*** Opening EXTRACTED INFORMATION ***

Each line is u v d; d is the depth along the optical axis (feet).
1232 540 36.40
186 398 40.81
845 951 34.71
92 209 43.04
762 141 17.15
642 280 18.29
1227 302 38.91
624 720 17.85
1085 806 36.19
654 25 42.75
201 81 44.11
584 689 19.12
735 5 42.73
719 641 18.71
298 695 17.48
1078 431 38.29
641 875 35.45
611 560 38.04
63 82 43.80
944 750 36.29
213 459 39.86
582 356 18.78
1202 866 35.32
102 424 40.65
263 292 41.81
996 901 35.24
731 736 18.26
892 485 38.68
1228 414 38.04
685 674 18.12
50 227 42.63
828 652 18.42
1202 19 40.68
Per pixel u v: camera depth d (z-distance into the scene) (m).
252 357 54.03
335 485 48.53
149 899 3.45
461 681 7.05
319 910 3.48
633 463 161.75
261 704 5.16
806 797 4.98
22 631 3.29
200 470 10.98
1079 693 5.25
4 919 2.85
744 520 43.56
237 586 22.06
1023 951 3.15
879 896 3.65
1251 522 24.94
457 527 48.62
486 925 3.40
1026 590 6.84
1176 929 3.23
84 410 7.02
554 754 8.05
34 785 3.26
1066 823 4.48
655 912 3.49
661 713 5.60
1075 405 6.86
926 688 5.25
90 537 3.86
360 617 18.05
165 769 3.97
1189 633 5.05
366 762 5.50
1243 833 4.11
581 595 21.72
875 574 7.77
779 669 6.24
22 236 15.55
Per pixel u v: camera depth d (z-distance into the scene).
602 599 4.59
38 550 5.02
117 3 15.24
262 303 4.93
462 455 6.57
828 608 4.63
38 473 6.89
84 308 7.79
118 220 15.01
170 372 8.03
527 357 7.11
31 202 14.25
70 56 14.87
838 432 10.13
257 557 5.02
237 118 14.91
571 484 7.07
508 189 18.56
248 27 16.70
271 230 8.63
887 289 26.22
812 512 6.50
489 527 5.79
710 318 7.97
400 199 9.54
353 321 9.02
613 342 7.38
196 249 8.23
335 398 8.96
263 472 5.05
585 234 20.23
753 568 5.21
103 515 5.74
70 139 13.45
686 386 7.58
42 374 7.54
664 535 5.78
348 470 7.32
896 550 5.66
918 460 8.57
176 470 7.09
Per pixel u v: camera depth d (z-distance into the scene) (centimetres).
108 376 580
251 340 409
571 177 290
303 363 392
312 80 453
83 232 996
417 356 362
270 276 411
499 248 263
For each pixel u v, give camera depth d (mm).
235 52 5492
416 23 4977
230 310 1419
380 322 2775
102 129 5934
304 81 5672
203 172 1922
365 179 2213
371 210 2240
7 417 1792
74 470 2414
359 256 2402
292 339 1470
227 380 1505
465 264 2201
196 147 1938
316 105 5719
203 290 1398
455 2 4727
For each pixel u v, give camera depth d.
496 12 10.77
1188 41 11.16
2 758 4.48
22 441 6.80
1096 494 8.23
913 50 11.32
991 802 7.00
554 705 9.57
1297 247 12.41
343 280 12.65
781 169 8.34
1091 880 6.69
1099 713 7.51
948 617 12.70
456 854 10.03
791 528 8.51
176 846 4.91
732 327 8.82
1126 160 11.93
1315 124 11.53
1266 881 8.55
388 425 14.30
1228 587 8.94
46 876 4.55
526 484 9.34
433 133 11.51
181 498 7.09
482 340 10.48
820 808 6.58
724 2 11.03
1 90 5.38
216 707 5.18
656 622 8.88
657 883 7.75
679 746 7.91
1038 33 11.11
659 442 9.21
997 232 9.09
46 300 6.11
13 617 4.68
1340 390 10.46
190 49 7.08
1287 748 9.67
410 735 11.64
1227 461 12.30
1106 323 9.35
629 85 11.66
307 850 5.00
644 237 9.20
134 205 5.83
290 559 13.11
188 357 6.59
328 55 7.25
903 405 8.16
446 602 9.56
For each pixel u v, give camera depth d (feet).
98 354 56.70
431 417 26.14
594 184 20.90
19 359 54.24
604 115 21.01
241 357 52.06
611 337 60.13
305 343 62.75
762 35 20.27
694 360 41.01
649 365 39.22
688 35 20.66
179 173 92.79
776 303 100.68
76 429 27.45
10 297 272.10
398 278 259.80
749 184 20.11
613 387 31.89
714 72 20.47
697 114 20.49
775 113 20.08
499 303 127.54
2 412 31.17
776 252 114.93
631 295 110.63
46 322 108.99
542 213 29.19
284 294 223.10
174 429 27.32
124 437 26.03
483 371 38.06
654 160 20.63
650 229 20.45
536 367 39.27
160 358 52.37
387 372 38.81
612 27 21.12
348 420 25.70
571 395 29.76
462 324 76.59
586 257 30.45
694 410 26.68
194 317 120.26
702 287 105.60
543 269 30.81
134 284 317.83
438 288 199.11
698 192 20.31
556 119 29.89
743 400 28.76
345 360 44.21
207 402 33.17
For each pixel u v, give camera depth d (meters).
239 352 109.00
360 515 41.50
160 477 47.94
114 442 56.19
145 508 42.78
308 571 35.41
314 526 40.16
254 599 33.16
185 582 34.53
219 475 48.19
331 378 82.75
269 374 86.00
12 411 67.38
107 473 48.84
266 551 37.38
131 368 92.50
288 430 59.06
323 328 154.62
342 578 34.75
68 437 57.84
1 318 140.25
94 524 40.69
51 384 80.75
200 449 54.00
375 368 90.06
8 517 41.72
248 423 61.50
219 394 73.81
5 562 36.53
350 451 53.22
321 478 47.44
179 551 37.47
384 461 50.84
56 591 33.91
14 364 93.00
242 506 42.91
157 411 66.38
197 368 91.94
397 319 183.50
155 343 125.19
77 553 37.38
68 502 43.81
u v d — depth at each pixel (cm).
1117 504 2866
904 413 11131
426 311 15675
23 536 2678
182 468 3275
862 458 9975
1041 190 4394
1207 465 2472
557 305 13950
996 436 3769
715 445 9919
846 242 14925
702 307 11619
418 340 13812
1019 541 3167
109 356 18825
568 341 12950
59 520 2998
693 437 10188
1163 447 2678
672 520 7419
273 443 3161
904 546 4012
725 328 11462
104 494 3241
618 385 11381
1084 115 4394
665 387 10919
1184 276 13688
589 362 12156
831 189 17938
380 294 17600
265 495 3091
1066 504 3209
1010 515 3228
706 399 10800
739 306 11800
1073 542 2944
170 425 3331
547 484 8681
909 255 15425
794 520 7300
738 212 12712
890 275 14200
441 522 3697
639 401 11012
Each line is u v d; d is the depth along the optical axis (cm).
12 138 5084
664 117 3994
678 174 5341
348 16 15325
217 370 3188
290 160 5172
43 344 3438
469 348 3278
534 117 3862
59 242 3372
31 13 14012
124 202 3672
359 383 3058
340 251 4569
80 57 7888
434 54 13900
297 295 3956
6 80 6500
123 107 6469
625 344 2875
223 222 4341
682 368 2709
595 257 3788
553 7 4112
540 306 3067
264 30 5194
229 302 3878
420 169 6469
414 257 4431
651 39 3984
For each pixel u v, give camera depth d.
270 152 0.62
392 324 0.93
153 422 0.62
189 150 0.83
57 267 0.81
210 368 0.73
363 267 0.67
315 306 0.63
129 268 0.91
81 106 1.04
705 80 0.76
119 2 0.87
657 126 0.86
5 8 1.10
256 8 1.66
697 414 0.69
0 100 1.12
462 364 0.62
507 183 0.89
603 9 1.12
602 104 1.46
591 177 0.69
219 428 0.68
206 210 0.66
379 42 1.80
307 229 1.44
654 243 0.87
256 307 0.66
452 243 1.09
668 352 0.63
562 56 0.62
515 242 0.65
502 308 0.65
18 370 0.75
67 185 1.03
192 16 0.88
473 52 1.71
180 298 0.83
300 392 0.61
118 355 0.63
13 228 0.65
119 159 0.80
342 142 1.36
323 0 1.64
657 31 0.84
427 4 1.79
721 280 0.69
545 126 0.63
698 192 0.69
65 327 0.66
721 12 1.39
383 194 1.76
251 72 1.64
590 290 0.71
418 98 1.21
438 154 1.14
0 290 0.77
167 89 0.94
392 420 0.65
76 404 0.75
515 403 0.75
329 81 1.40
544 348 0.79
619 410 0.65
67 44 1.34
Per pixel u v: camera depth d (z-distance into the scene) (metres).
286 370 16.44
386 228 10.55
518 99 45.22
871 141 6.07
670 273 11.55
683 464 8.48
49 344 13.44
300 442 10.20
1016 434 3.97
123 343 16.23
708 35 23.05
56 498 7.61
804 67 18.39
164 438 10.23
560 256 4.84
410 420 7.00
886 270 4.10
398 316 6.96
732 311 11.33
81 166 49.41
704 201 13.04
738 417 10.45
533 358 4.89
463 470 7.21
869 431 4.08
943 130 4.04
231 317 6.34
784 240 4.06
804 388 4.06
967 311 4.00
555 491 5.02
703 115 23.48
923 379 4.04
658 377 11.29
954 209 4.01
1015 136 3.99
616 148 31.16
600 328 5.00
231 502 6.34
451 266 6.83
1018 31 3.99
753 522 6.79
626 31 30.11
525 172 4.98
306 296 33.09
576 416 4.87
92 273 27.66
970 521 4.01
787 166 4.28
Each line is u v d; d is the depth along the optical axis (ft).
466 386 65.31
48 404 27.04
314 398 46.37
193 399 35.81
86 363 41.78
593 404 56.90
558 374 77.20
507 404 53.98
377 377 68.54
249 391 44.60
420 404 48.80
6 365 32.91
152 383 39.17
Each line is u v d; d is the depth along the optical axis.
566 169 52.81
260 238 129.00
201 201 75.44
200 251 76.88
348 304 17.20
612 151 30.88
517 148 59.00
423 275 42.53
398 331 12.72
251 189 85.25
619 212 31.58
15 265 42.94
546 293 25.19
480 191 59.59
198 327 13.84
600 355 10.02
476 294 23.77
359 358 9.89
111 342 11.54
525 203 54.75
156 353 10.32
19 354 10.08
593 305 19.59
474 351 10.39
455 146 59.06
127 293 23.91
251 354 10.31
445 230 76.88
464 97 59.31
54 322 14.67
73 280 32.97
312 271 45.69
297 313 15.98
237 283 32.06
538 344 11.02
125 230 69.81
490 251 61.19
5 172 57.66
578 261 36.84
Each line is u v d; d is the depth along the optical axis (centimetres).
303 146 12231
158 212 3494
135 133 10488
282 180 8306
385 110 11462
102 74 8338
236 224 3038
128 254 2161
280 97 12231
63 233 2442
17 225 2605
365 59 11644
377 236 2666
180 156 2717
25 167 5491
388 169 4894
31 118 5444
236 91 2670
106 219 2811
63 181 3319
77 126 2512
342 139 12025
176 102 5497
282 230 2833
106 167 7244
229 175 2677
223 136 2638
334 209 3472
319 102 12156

*** Closing EXTRACTED INFORMATION ***

• THE TASK: Would you please copy, word for word, everything above from the line containing "417 356 362" down to the line containing "179 173 92.79", those two lines included?

• SOLUTION TO THIS PROBLEM:
417 356 362
270 276 411
499 248 263
For each pixel u v, give camera depth d (mm).
235 52 5492
416 23 4977
230 310 1419
380 322 2775
102 129 5934
304 81 5672
203 172 1922
365 179 2213
371 210 2240
7 417 1792
74 470 2414
359 256 2402
292 339 1470
227 380 1505
465 264 2201
196 147 1938
316 105 5719
203 290 1398
455 2 4727
For each pixel u v, give camera depth d.
496 12 10.77
1188 41 11.16
2 758 4.48
22 441 6.80
1096 494 8.23
913 50 11.32
991 802 7.00
554 705 9.57
1297 247 12.41
343 280 12.65
781 169 8.34
1091 880 6.69
1099 713 7.51
948 617 12.70
456 854 10.03
791 528 8.51
176 846 4.91
732 327 8.82
1126 160 11.93
1315 124 11.53
1266 881 8.55
388 425 14.30
1228 587 8.94
46 876 4.55
526 484 9.34
433 133 11.51
181 498 7.09
482 340 10.48
820 808 6.58
724 2 11.03
1 90 5.38
216 707 5.18
656 622 8.88
657 883 7.75
679 746 7.91
1038 33 11.11
659 442 9.21
997 232 9.09
46 300 6.11
13 617 4.68
1340 390 10.46
190 49 7.08
1287 748 9.67
410 735 11.64
1227 461 12.30
1106 323 9.35
629 85 11.66
307 850 5.00
644 237 9.20
134 205 5.83
290 559 13.11
188 357 6.59
328 55 7.25
903 405 8.16
446 602 9.56
For each pixel u v, give camera depth d (feet).
98 354 56.70
431 417 26.14
594 184 20.90
19 359 54.24
604 115 21.01
241 357 52.06
611 337 60.13
305 343 62.75
762 35 20.27
694 360 41.01
649 365 39.22
688 35 20.66
179 173 92.79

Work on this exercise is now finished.